TASK INSTRUCTIONS - Without the pictures, restate all of the data below word for word.

Stored data entries -
+--
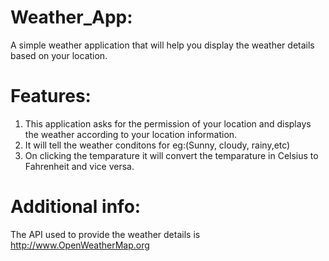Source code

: # Weather_App:
A simple weather application that will help you display the weather details based on your location. 

# Features:
1) This application asks for the permission of your location and displays the  weather according to your location information.
2) It will tell the weather conditons for eg:(Sunny, cloudy, rainy,etc)
3) On clicking the temparature it will convert the temparature in Celsius to Fahrenheit and vice versa.

# Additional info:
The API used to provide the weather details is http://www.OpenWeatherMap.org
+--
RESPONSE TO THIS EXERCISE -
Source code

: # Weather_App:
A simple weather application that will help you display the weather details based on your location. 

# Features:
1) This application asks for the permission of your location and displays the  weather according to your location information.
2) It will tell the weather conditons for eg:(Sunny, cloudy, rainy,etc)
3) On clicking the temparature it will convert the temparature in Celsius to Fahrenheit and vice versa.

# Additional info:
The API used to provide the weather details is http://www.OpenWeatherMap.org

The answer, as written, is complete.